**TO DO**
Apart from the images, repeat the data below exactly as written.

THE INPUT START

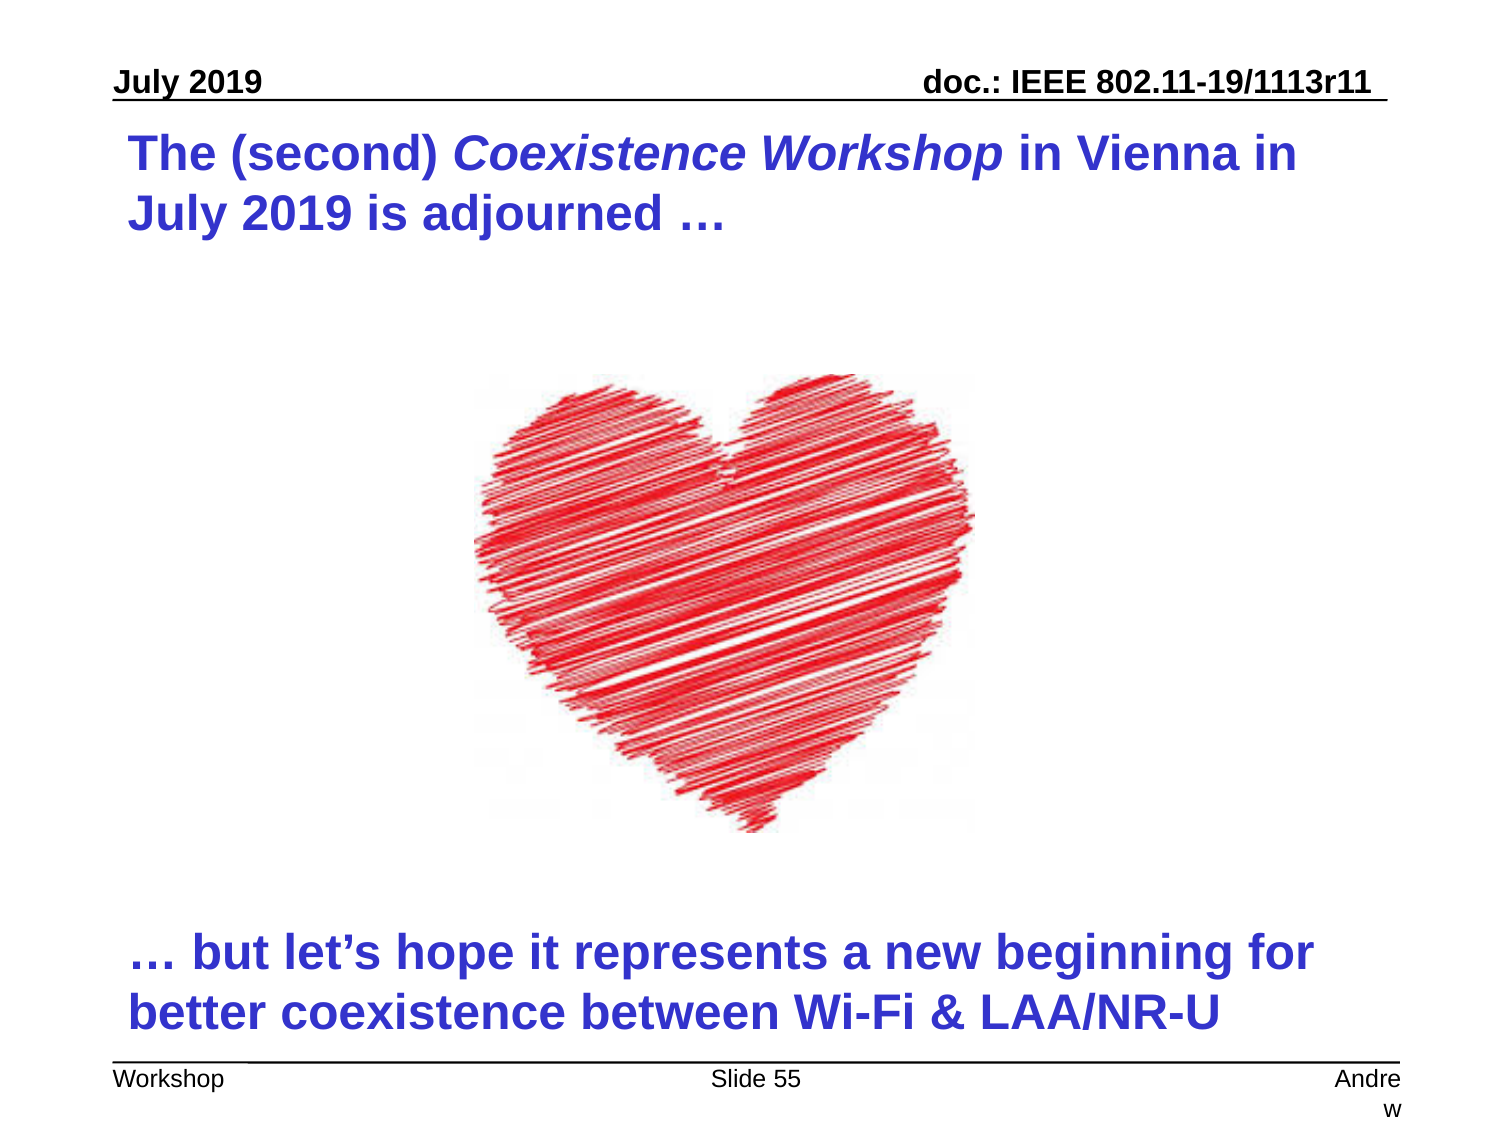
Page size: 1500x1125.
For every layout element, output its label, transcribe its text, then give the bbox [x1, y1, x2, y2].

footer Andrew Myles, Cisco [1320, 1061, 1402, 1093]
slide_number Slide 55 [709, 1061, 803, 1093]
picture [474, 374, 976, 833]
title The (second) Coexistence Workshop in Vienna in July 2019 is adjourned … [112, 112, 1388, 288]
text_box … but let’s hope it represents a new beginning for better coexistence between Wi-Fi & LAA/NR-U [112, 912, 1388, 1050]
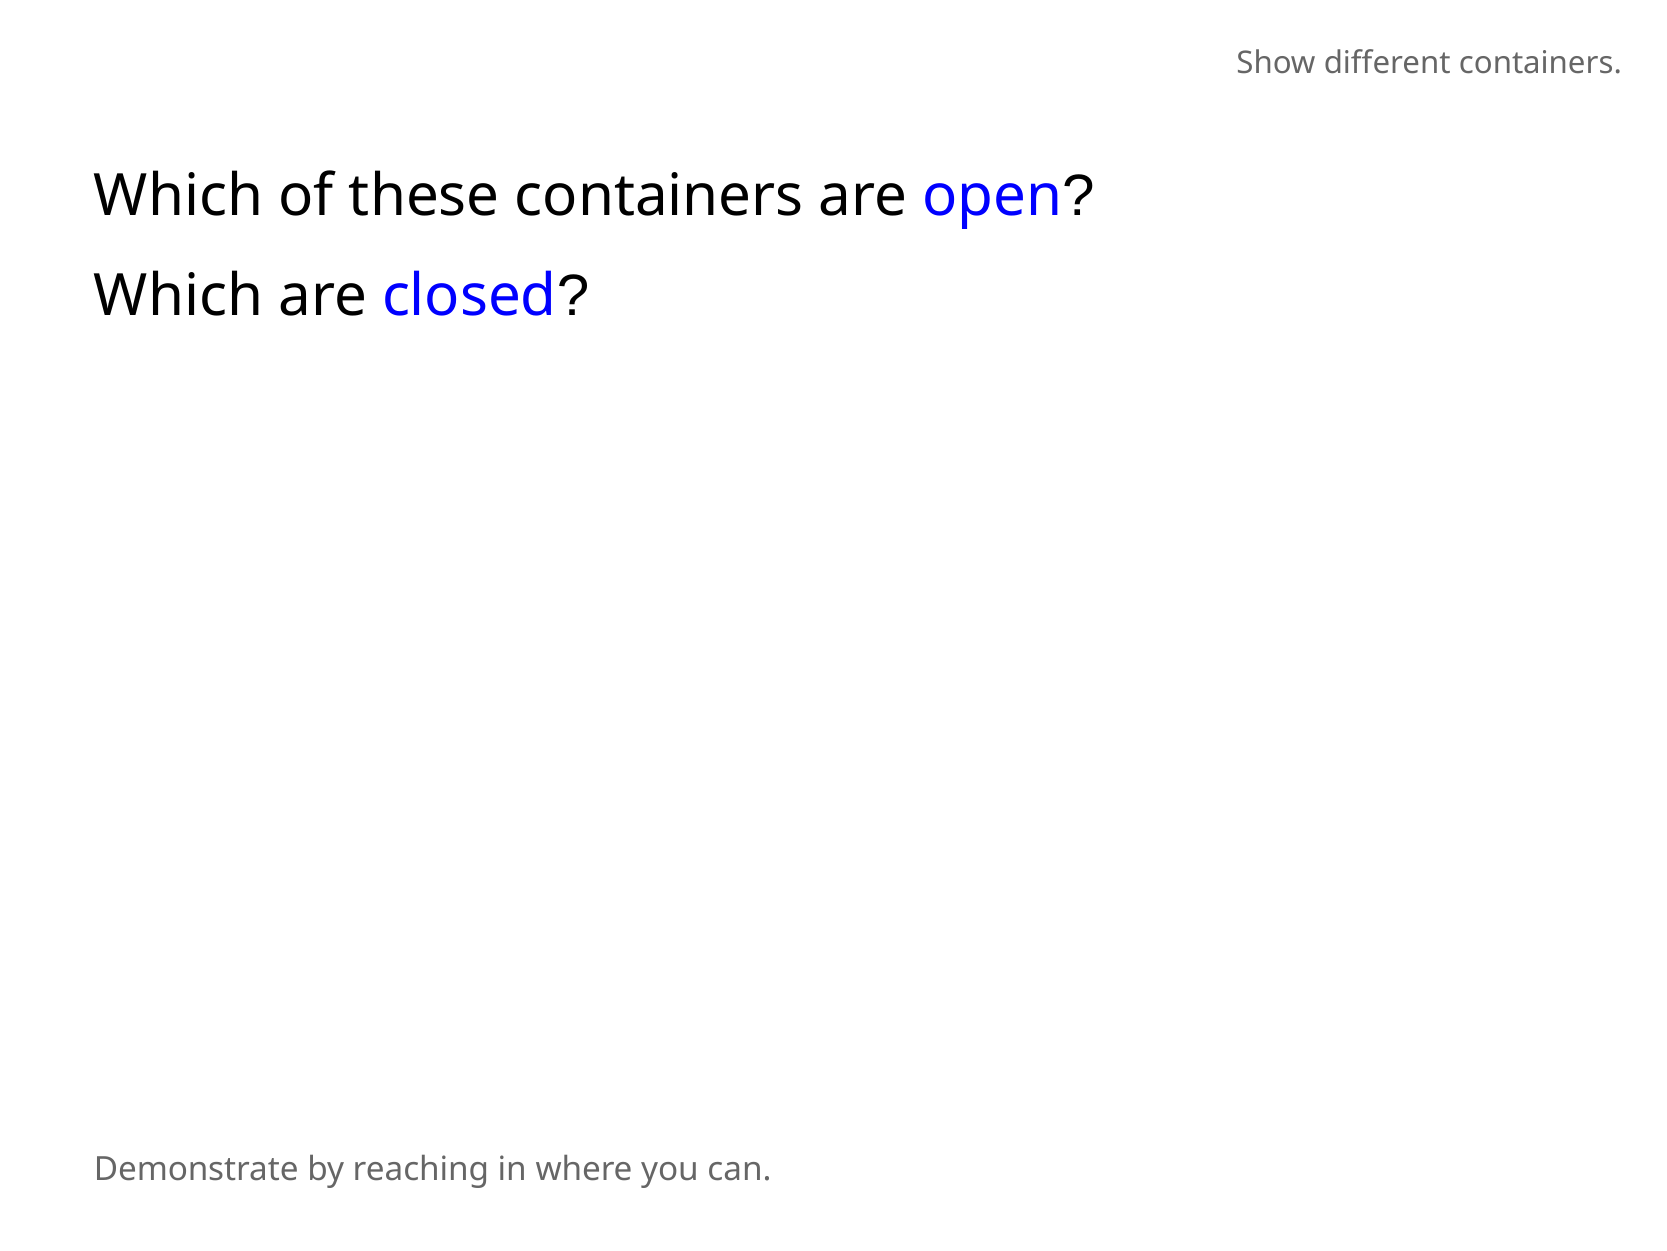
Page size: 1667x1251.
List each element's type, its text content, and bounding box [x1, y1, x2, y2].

THE INPUT END

**SOLUTION TO THE PROBLEM**
Page size: 1500x1125.
For every layout element, output its label, transcribe its text, then give the bbox [x1, y1, x2, y2].

footer Andrew Myles, Cisco [1320, 1061, 1402, 1093]
slide_number Slide 55 [709, 1061, 803, 1093]
picture [474, 374, 976, 833]
title The (second) Coexistence Workshop in Vienna in July 2019 is adjourned … [112, 112, 1388, 288]
text_box … but let’s hope it represents a new beginning for better coexistence between Wi-Fi & LAA/NR-U [112, 912, 1388, 1050]
Page size: 1667x1251.
List each element's type, its text content, and bounding box [x1, y1, x2, y2].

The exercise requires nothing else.